Stated task: Quote the time line of every row below word for word, and leave the pictures out.

Provided material:
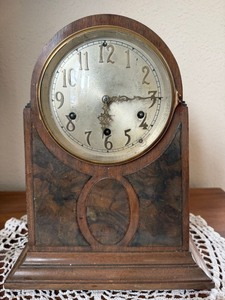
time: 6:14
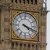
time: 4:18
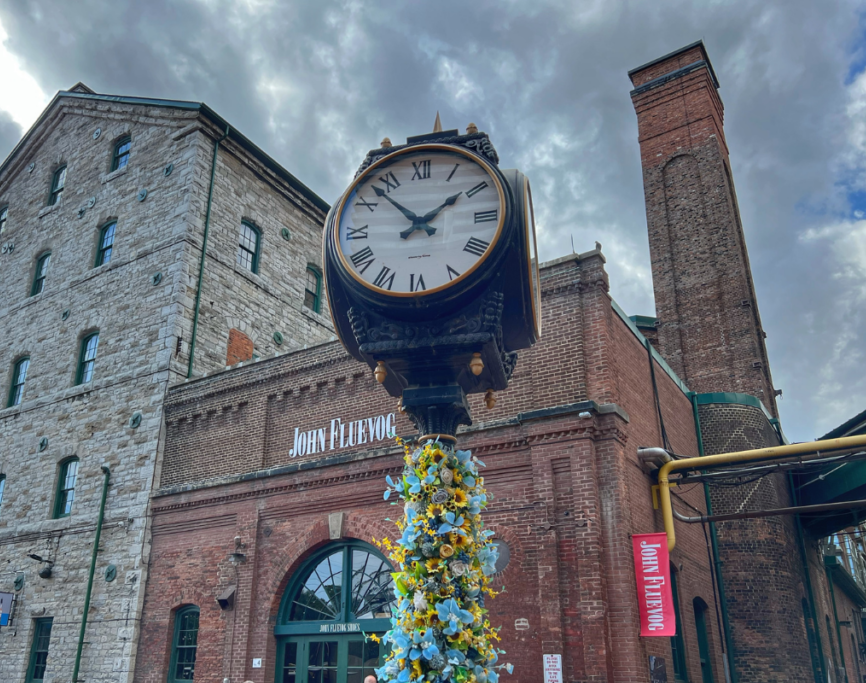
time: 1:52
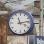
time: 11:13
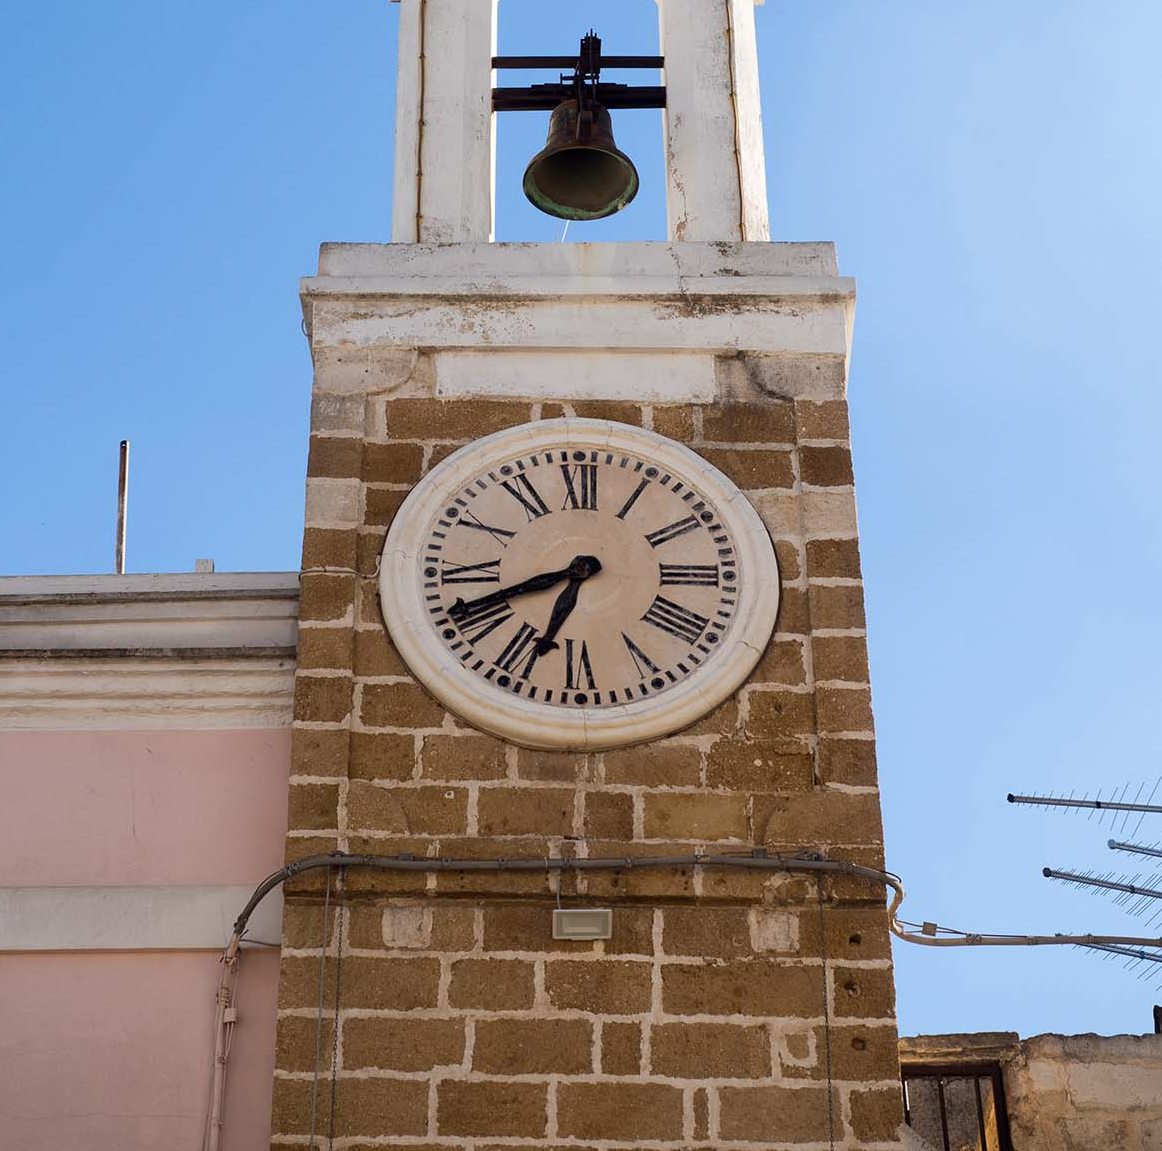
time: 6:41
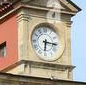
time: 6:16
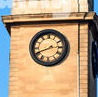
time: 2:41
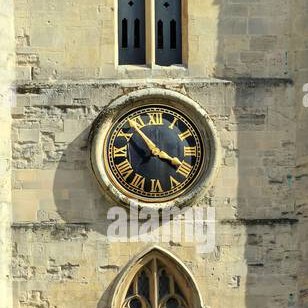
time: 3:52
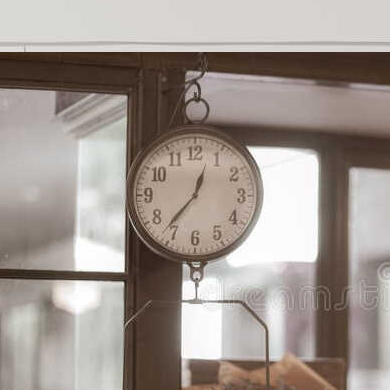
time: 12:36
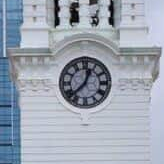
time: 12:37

Complete answer:
time: 6:14
time: 4:18
time: 1:52
time: 11:13
time: 6:41
time: 6:16
time: 2:41
time: 3:52
time: 12:36
time: 12:37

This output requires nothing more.